Jakarta – Under growing public pressure, the government has launched an investigation into allegations of blasphemy against Al-Zaytun's pesantren (Islamic boarding school), with the Indonesian Ulema Council (MUI) claiming that the Islamic boarding school is teaching heresy.
The government is also looking into terrorism charges, with claims that the founders of the school had connections with the long-outlawed Darul Islam movement that in the 1940 to 1950s launched a failed armed rebellion to turn Indonesia into an Islamic state.
The Attorney General's Office, which is looking into the case, had better be careful. The fierce blasphemy campaign against Al-Zaytun, which has been gathering pace in the past month, both online and offline, would be considered religious persecution under international human rights laws.
Al-Zaytun in Indramayu, West Java, is one of the most economically successful Islamic boarding schools, with students developing their skills in running profitable farms and shops. The school has its own doctrine and is associated with neither Nahdlatul Ulama nor Muhammadiyah, the country's two largest Islamic organizations that run many Islamic boarding schools.

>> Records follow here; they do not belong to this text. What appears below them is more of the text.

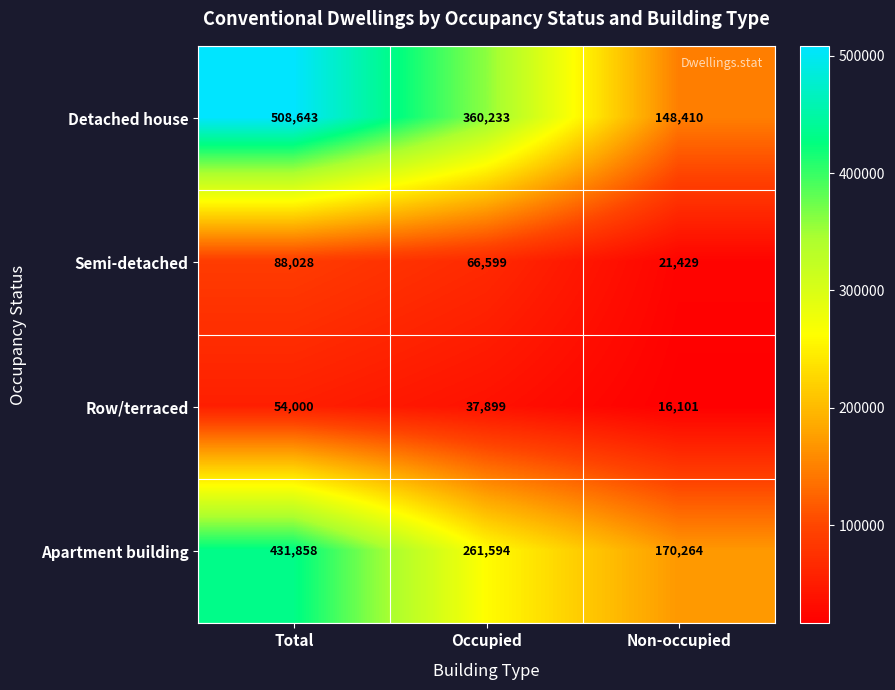

What is the spread (max minus min) of values at Total?

454643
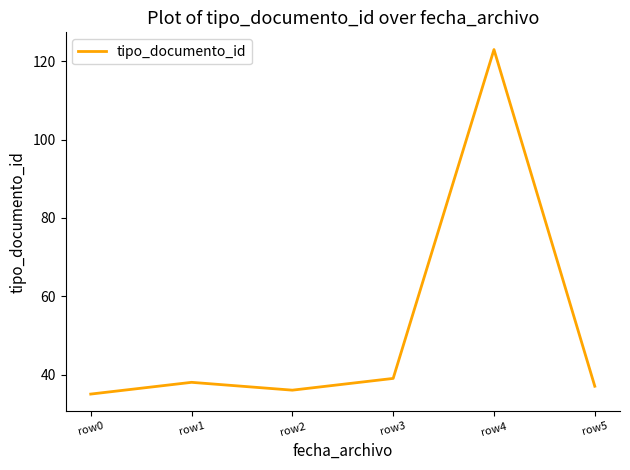

What is the greatest value displayed?

123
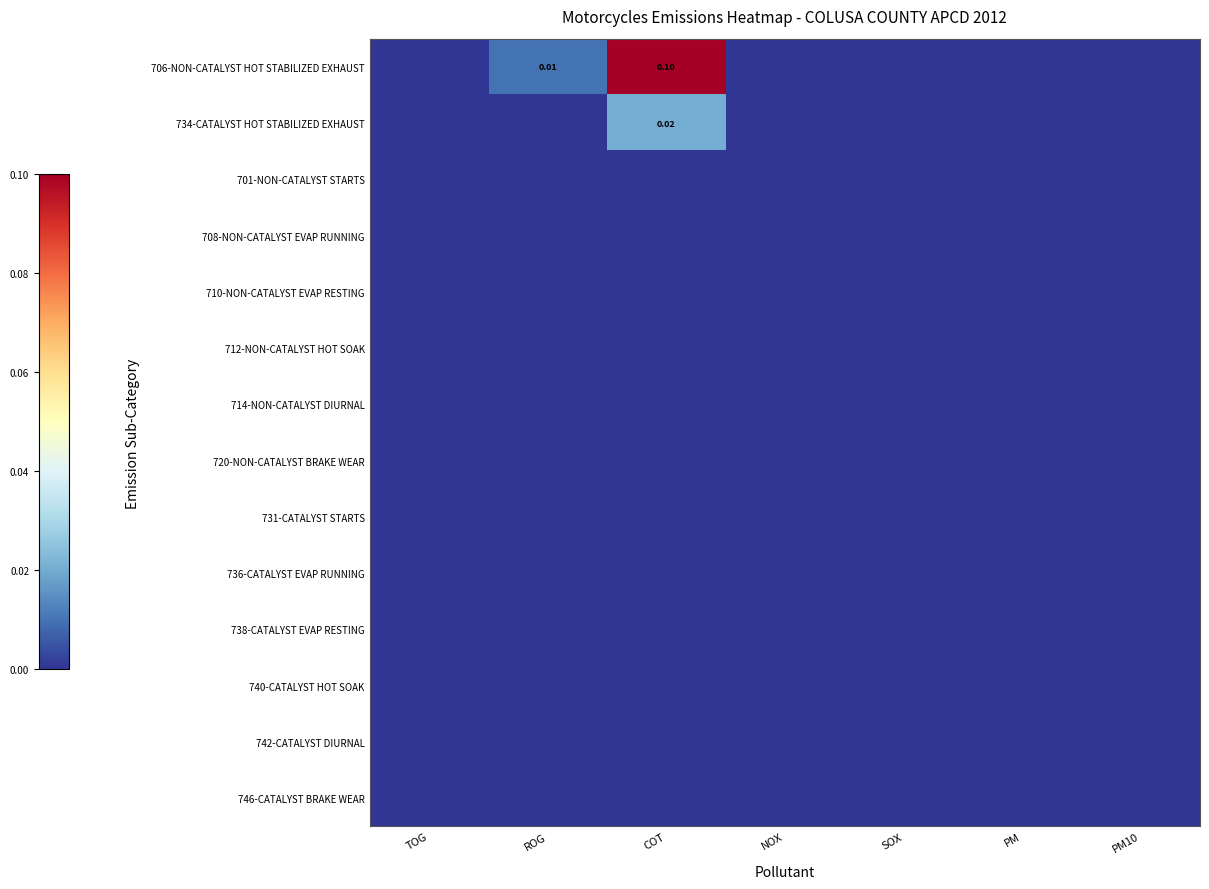

Which series changed the most between ROG and NOX?

706-NON-CATALYST HOT STABILIZED EXHAUST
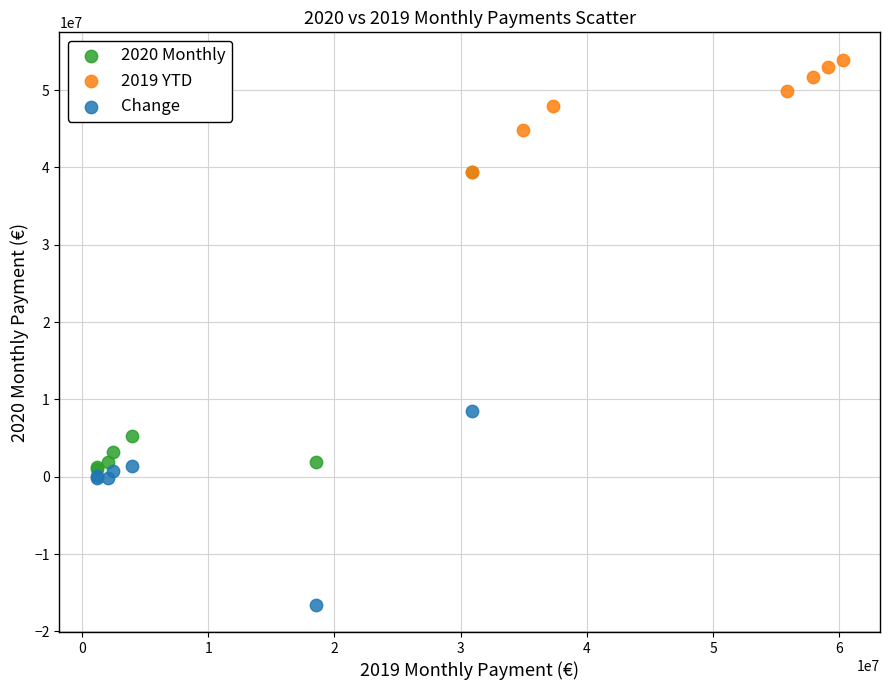

Which series has the widest spread of Y values?

2020 Monthly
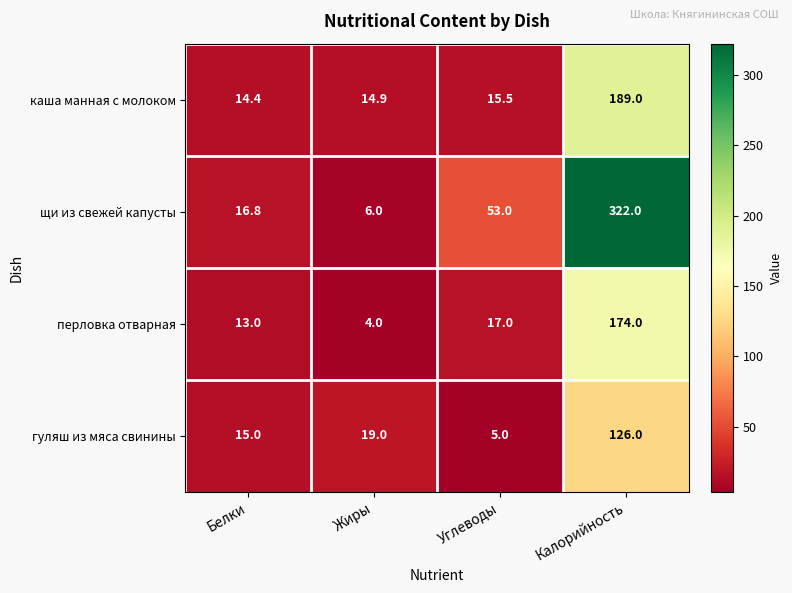

The value of перловка отварная at Жиры is 4.0. True or false?

True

Inaugurated by president B.J. Habibie in 1999, Al-Zaytun annually enrolls thousands of students from various parts of the country to join its preschool, primary, junior and high school as well as university institutions, a testimony of its popularity among parents seeking quality education for their children.
One allegation against Al-Zaytun is that it allows women to lead mixed-gender prayers, and during the Idul Fitri mass prayer in April, women and men were seen mixed rather than segregated. Another claim is that its founding principal, Panji Gumilang, encouraged the use of the Christian greeting Havenu Shalom Alachem (we bring peace upon you) in place of the Islamic Assalamualaikum.
The MUI says it is now drafting a fatwa on Al-Zaytun. Given the blasphemy claims it has made public, we know where this is heading. Although a fatwa is not binding, it would facilitate the Attorney General's Office in building its case against the school principal and managers.
We have seen this several times in the past, of the MUI collaborating with the government in clamping down on followers of Islamic sects and doctrines they considered heretic. Their victims have included the Ahmadiyah and Shiite Islamic sects. In 2016, together they violently shut down Gafatar, a sect combining Islam, Christianity and Judaism, that was winning thousands of recruits, including many urban professionals. Who's next?
The move began with a public online campaign, then followed by the mobilization of the masses, which forced the police to interfere to prevent violence. The court stepped in, but tragically, the last bastion of justice looked the other way even though the Constitution guarantees freedom of religion and the people's right to practice their beliefs.
The 1965 blasphemy law has been turned into a powerful tool to suppress minority religions and sects. The way the legislation has been used against Ahmadiyah, Shiite, Gafatar and now possibly Al-Zaytun, it increasingly turns Indonesia into an arbiter of truth.
Instead of standing by the constitutional principle and protecting those being persecuted, the state succumbed to public pressures, now fiercer with the use of online campaigns in combination with mob mobilization, as we see against Al-Zaytun. While the state is not leading the persecutions, it is certainly enabling them when it could stop them.
Indonesia's democracy is dangerously turning into a tyranny of the majority, with the government, the law enforcement agencies, the court and even the media entertaining the wishes of the largest and dominant groups in society, including in this particular case, Islam, more specifically Sunni Islam, which the majority in Indonesia follows.
These religious persecutions are not only violating international human rights laws and the constitution; they violate a chief principle in Islam, as stated in the Quran, verse 2:265, "There is no compulsion in religion, the right direction is clearly distinguished from the wrong."